Marketplace lending (also commonly named P2P lending) is an emerging form of Fintech, which focuses on more efficient and thus less costly lending process, particularly toward individuals, SMEs, or those borrowers who are largely ignored or discriminated by conventional lending process. Lending Club as a reasonably successful marketplace lending Fintech company, offered a glimpse for us to better understand the market trend behind this type of Fintech companies and how they experimented/struggled to a publicly listed company. Please bear in mind that although China has thousands of so-called “P2P” companies, careful reading/research on Lending Club will reveal many obvious/subtle differences. When you answer case questions or join our in-class discussion, please be cautious to simply throw out your observations/lessons learned in China to the Lending Club case. This will be an extremely tricky test for some of you or test of thinking beyond what you know in the past.

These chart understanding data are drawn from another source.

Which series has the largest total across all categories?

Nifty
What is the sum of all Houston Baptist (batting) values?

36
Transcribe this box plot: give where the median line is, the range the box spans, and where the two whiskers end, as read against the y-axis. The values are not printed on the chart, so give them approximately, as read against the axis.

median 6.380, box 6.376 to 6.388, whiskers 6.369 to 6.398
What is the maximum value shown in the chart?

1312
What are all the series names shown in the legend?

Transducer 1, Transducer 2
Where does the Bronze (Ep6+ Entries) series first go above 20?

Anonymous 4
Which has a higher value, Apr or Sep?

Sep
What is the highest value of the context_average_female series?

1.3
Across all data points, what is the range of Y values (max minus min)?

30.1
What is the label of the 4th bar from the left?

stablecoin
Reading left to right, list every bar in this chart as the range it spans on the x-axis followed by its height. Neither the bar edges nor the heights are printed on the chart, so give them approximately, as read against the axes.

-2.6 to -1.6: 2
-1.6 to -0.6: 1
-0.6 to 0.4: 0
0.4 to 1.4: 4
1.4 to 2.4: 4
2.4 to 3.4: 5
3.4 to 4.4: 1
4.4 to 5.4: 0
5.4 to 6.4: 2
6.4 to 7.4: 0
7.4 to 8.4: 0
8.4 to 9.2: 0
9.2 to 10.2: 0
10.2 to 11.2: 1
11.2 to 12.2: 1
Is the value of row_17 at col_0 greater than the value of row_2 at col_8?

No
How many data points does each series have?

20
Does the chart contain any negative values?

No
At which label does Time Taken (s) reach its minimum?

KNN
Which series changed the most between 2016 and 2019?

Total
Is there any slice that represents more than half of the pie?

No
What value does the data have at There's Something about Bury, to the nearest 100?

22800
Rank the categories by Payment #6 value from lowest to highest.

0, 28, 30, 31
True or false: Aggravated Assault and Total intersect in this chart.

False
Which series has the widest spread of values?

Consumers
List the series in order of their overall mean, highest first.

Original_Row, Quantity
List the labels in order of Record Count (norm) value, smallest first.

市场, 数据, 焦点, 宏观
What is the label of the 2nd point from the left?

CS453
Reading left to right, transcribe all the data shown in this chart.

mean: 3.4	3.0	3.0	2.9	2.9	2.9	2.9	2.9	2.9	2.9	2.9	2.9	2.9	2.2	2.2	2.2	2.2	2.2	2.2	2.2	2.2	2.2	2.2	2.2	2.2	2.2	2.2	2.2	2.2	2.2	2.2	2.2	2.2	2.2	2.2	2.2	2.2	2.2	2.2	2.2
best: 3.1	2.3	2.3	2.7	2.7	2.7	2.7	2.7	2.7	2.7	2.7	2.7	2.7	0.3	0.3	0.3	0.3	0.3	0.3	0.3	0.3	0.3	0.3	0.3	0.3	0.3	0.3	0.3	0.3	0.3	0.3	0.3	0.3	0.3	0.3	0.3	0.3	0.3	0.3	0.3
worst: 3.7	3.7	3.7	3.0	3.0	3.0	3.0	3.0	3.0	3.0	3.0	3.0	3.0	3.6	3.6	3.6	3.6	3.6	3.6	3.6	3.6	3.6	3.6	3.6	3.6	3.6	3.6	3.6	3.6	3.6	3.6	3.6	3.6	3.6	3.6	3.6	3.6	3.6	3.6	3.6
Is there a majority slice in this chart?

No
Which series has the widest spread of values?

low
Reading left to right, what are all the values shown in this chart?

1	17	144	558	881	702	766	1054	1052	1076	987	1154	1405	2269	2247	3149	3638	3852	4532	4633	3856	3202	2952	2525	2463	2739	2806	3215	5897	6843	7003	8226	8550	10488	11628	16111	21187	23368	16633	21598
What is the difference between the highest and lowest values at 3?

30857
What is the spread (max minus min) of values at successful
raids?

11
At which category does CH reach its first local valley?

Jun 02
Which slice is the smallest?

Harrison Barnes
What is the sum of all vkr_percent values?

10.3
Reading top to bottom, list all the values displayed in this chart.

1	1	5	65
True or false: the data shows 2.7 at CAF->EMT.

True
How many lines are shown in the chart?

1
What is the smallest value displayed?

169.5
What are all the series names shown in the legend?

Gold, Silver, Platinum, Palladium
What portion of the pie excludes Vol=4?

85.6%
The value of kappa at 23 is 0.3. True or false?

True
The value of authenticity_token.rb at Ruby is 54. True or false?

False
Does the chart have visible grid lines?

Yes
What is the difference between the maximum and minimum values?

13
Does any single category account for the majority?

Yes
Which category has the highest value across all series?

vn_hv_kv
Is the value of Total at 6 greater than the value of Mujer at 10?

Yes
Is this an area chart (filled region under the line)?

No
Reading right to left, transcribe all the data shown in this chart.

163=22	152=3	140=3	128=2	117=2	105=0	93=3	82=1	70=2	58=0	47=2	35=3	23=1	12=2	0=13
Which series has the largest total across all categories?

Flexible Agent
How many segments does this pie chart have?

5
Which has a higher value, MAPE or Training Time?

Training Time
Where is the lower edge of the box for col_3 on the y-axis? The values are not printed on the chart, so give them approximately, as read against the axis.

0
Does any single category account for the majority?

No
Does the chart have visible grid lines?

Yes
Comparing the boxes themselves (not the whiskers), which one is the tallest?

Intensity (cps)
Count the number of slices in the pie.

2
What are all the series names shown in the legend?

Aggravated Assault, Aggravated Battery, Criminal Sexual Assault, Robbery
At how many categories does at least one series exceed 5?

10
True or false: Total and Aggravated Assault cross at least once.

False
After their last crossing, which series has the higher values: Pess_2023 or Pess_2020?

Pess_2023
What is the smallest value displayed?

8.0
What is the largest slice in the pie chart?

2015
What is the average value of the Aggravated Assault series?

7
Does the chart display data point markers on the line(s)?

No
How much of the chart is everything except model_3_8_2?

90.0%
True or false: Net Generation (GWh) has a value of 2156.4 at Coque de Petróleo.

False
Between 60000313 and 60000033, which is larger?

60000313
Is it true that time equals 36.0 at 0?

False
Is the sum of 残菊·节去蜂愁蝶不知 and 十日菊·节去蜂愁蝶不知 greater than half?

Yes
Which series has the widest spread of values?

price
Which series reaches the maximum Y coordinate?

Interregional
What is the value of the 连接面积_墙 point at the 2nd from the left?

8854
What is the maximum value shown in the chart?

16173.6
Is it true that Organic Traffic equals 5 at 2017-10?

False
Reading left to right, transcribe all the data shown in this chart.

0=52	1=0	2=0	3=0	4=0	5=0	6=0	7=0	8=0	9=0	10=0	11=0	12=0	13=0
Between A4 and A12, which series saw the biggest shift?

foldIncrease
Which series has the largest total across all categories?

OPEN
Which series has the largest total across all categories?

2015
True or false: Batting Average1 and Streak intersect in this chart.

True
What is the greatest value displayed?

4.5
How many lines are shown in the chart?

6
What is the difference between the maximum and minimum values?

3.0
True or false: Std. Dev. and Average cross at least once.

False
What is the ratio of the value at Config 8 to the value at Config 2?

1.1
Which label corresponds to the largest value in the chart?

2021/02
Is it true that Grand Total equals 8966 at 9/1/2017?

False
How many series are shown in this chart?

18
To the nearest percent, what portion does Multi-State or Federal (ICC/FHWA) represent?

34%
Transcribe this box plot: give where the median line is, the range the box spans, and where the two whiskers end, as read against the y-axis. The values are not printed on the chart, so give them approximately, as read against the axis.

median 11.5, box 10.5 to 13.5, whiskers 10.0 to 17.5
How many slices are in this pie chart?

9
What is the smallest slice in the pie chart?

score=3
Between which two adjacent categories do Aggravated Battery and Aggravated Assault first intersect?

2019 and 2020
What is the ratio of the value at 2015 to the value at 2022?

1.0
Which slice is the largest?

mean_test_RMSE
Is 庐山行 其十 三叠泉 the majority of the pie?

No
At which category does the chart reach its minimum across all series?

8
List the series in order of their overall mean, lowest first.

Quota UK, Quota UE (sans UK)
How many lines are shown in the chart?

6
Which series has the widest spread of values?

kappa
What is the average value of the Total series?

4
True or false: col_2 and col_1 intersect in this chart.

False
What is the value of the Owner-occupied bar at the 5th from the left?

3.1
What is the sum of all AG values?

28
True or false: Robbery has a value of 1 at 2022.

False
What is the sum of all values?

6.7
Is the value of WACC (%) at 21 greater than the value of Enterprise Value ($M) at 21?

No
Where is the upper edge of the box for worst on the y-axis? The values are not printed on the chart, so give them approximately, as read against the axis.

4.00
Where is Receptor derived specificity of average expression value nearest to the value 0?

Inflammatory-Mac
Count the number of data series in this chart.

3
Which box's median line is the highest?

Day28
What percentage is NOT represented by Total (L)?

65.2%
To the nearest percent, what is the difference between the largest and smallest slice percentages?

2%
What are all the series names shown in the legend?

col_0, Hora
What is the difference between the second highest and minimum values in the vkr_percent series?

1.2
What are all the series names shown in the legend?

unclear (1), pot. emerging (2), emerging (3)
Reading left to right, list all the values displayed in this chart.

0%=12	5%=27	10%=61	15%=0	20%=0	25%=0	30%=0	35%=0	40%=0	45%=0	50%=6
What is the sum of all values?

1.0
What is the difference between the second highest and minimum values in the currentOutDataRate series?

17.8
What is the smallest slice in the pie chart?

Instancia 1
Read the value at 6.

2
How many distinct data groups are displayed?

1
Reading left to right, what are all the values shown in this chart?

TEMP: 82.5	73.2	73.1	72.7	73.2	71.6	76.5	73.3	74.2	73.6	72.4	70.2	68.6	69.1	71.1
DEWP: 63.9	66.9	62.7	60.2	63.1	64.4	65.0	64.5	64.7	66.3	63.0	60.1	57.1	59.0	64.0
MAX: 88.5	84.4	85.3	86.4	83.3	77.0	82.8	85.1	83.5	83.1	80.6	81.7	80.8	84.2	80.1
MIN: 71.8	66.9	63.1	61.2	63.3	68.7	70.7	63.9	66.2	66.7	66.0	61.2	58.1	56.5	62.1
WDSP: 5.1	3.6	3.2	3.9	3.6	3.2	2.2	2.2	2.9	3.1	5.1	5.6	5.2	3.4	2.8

•What was the market opportunity that the founders of Lending Club were trying to capture? Please be aware of the specific context and avoid the China bias or your knowledge learned from China.

•What was the business model of Lending Club as of the publishing date of this case? Can you briefly explain it (e.g. with business model canvas or another popular tool)?

•Please apply one specific analytic skill that you learned or will learn to a possible task that Lending Club will engage. Explain the task, how you proceed with what variables, what model, and what analytics to help with the proposed task.

•Can you show another contemporary Fintech company that follows a similar business model like Lending Club, local or global? Please briefly describe the key similarities.

•What is the key challenge(s) facing Lending Club NOW? Please provide specific argument(s) and specific evidence.


2: Quantopian & eToro
Historically hedge funds are actively players in trading (e.g. equities). Over time, the barriers to enter hedge funds for either semi-professionals or individuals become higher and higher in terms of data access, entry fee and knowledge spillover. For example, most hedge funds will demand an entry fee of 1 million USD (or RMB in China) and higher. Besides, a 1-2% annual management fee will be charged from the investment principal regardless the investment performance. Quantopian and eToro cases show how new Fintech startups can tackle on the conventional business model of hedge funds with their own unique approach towards their target markets. Again, both cases have their imitators in China. Again, please be cautious when you throw out examples from China since we have to be mindful of both similarities and differences between China and US. We will address and summarize the key differences in our last session when we focus on China Fintech. To save time, I will list questions for eToro but you can imagine a similar group of questions for Quantopian as well.

•What was the market opportunity that the founders of eToro were trying to capture initially? Please be aware of the specific context.

•What was the current business model of eToro? Any special items that you can identify from its current business model?

•Can you briefly describe what analytic skill that eToro can adopt (or has adopted) to cope with increasing competition? Please provide specific names and how to apply it to a real task.

•What could be the challenges that Fintech firms such as eToro are facing from a regulation’s perspective?

•Surprisingly social trading service became real in Hong Kong just recently but already tens of startups worked in this domain in mainland China. Can you briefly discuss whether eToro’s model can exist and prosper in Hong Kong or Mainland China? Show your argument and evidence.